[The task]:
Convert every line of the entries below into a Markdown table with two columns, Row and Line, numbering each line in order and leaving out any blank lines.

------------------------------------------------

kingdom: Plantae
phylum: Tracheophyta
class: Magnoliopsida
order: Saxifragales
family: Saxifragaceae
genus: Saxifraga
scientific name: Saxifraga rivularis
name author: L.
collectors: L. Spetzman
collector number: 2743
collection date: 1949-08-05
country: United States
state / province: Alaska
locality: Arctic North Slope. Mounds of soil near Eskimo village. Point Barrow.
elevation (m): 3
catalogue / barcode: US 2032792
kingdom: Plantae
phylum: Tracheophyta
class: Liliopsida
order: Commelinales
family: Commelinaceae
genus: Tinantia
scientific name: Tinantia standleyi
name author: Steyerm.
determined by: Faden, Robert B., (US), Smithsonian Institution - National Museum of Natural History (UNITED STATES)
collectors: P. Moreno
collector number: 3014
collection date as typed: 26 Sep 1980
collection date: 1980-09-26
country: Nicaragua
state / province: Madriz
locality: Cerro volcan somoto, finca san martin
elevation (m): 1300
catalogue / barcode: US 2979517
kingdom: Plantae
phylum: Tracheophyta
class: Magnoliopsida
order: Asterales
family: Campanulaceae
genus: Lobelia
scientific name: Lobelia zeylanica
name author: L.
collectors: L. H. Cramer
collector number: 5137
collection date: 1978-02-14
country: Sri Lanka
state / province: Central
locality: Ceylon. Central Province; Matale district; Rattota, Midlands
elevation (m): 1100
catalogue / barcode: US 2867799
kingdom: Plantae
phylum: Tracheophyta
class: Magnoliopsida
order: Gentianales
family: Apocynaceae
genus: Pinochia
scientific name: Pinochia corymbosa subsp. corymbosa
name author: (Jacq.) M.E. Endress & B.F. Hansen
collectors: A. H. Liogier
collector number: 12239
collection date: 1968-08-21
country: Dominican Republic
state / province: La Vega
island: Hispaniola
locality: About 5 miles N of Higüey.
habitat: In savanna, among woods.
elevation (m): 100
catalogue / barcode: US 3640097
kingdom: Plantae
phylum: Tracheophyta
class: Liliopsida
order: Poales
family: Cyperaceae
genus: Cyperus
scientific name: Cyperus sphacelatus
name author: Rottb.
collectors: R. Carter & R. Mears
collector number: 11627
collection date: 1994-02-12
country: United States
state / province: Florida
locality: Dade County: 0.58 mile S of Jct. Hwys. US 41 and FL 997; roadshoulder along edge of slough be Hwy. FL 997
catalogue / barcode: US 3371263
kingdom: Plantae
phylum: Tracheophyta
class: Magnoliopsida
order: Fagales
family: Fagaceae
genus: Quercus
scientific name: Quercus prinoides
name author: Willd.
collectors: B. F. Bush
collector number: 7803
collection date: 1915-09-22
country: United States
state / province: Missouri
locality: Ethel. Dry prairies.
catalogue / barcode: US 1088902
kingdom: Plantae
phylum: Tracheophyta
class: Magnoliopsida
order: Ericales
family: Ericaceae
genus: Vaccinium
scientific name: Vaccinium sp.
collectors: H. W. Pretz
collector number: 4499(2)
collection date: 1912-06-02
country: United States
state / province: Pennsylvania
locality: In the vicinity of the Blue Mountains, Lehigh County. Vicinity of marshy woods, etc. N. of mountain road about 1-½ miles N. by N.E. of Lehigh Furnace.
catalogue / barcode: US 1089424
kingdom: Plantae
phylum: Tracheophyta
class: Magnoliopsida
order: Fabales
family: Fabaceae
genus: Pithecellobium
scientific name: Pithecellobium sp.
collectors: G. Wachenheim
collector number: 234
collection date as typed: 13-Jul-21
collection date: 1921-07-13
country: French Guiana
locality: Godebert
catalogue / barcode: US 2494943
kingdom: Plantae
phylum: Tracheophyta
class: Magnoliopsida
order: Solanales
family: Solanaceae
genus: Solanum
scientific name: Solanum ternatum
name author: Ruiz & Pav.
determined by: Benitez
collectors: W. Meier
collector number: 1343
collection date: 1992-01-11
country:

------------------------------------------------

[Output]:
| Row | Line |
|---|---|
| 1 | kingdom: Plantae |
| 2 | phylum: Tracheophyta |
| 3 | class: Magnoliopsida |
| 4 | order: Saxifragales |
| 5 | family: Saxifragaceae |
| 6 | genus: Saxifraga |
| 7 | scientific name: Saxifraga rivularis |
| 8 | name author: L. |
| 9 | collectors: L. Spetzman |
| 10 | collector number: 2743 |
| 11 | collection date: 1949-08-05 |
| 12 | country: United States |
| 13 | state / province: Alaska |
| 14 | locality: Arctic North Slope. Mounds of soil near Eskimo village. Point Barrow. |
| 15 | elevation (m): 3 |
| 16 | catalogue / barcode: US 2032792 |
| 17 | kingdom: Plantae |
| 18 | phylum: Tracheophyta |
| 19 | class: Liliopsida |
| 20 | order: Commelinales |
| 21 | family: Commelinaceae |
| 22 | genus: Tinantia |
| 23 | scientific name: Tinantia standleyi |
| 24 | name author: Steyerm. |
| 25 | determined by: Faden, Robert B., (US), Smithsonian Institution - National Museum of Natural History (UNITED STATES) |
| 26 | collectors: P. Moreno |
| 27 | collector number: 3014 |
| 28 | collection date as typed: 26 Sep 1980 |
| 29 | collection date: 1980-09-26 |
| 30 | country: Nicaragua |
| 31 | state / province: Madriz |
| 32 | locality: Cerro volcan somoto, finca san martin |
| 33 | elevation (m): 1300 |
| 34 | catalogue / barcode: US 2979517 |
| 35 | kingdom: Plantae |
| 36 | phylum: Tracheophyta |
| 37 | class: Magnoliopsida |
| 38 | order: Asterales |
| 39 | family: Campanulaceae |
| 40 | genus: Lobelia |
| 41 | scientific name: Lobelia zeylanica |
| 42 | name author: L. |
| 43 | collectors: L. H. Cramer |
| 44 | collector number: 5137 |
| 45 | collection date: 1978-02-14 |
| 46 | country: Sri Lanka |
| 47 | state / province: Central |
| 48 | locality: Ceylon. Central Province; Matale district; Rattota, Midlands |
| 49 | elevation (m): 1100 |
| 50 | catalogue / barcode: US 2867799 |
| 51 | kingdom: Plantae |
| 52 | phylum: Tracheophyta |
| 53 | class: Magnoliopsida |
| 54 | order: Gentianales |
| 55 | family: Apocynaceae |
| 56 | genus: Pinochia |
| 57 | scientific name: Pinochia corymbosa subsp. corymbosa |
| 58 | name author: (Jacq.) M.E. Endress & B.F. Hansen |
| 59 | collectors: A. H. Liogier |
| 60 | collector number: 12239 |
| 61 | collection date: 1968-08-21 |
| 62 | country: Dominican Republic |
| 63 | state / province: La Vega |
| 64 | island: Hispaniola |
| 65 | locality: About 5 miles N of Higüey. |
| 66 | habitat: In savanna, among woods. |
| 67 | elevation (m): 100 |
| 68 | catalogue / barcode: US 3640097 |
| 69 | kingdom: Plantae |
| 70 | phylum: Tracheophyta |
| 71 | class: Liliopsida |
| 72 | order: Poales |
| 73 | family: Cyperaceae |
| 74 | genus: Cyperus |
| 75 | scientific name: Cyperus sphacelatus |
| 76 | name author: Rottb. |
| 77 | collectors: R. Carter & R. Mears |
| 78 | collector number: 11627 |
| 79 | collection date: 1994-02-12 |
| 80 | country: United States |
| 81 | state / province: Florida |
| 82 | locality: Dade County: 0.58 mile S of Jct. Hwys. US 41 and FL 997; roadshoulder along edge of slough be Hwy. FL 997 |
| 83 | catalogue / barcode: US 3371263 |
| 84 | kingdom: Plantae |
| 85 | phylum: Tracheophyta |
| 86 | class: Magnoliopsida |
| 87 | order: Fagales |
| 88 | family: Fagaceae |
| 89 | genus: Quercus |
| 90 | scientific name: Quercus prinoides |
| 91 | name author: Willd. |
| 92 | collectors: B. F. Bush |
| 93 | collector number: 7803 |
| 94 | collection date: 1915-09-22 |
| 95 | country: United States |
| 96 | state / province: Missouri |
| 97 | locality: Ethel. Dry prairies. |
| 98 | catalogue / barcode: US 1088902 |
| 99 | kingdom: Plantae |
| 100 | phylum: Tracheophyta |
| 101 | class: Magnoliopsida |
| 102 | order: Ericales |
| 103 | family: Ericaceae |
| 104 | genus: Vaccinium |
| 105 | scientific name: Vaccinium sp. |
| 106 | collectors: H. W. Pretz |
| 107 | collector number: 4499(2) |
| 108 | collection date: 1912-06-02 |
| 109 | country: United States |
| 110 | state / province: Pennsylvania |
| 111 | locality: In the vicinity of the Blue Mountains, Lehigh County. Vicinity of marshy woods, etc. N. of mountain road about 1-½ miles N. by N.E. of Lehigh Furnace. |
| 112 | catalogue / barcode: US 1089424 |
| 113 | kingdom: Plantae |
| 114 | phylum: Tracheophyta |
| 115 | class: Magnoliopsida |
| 116 | order: Fabales |
| 117 | family: Fabaceae |
| 118 | genus: Pithecellobium |
| 119 | scientific name: Pithecellobium sp. |
| 120 | collectors: G. Wachenheim |
| 121 | collector number: 234 |
| 122 | collection date as typed: 13-Jul-21 |
| 123 | collection date: 1921-07-13 |
| 124 | country: French Guiana |
| 125 | locality: Godebert |
| 126 | catalogue / barcode: US 2494943 |
| 127 | kingdom: Plantae |
| 128 | phylum: Tracheophyta |
| 129 | class: Magnoliopsida |
| 130 | order: Solanales |
| 131 | family: Solanaceae |
| 132 | genus: Solanum |
| 133 | scientific name: Solanum ternatum |
| 134 | name author: Ruiz & Pav. |
| 135 | determined by: Benitez |
| 136 | collectors: W. Meier |
| 137 | collector number: 1343 |
| 138 | collection date: 1992-01-11 |
| 139 | country: |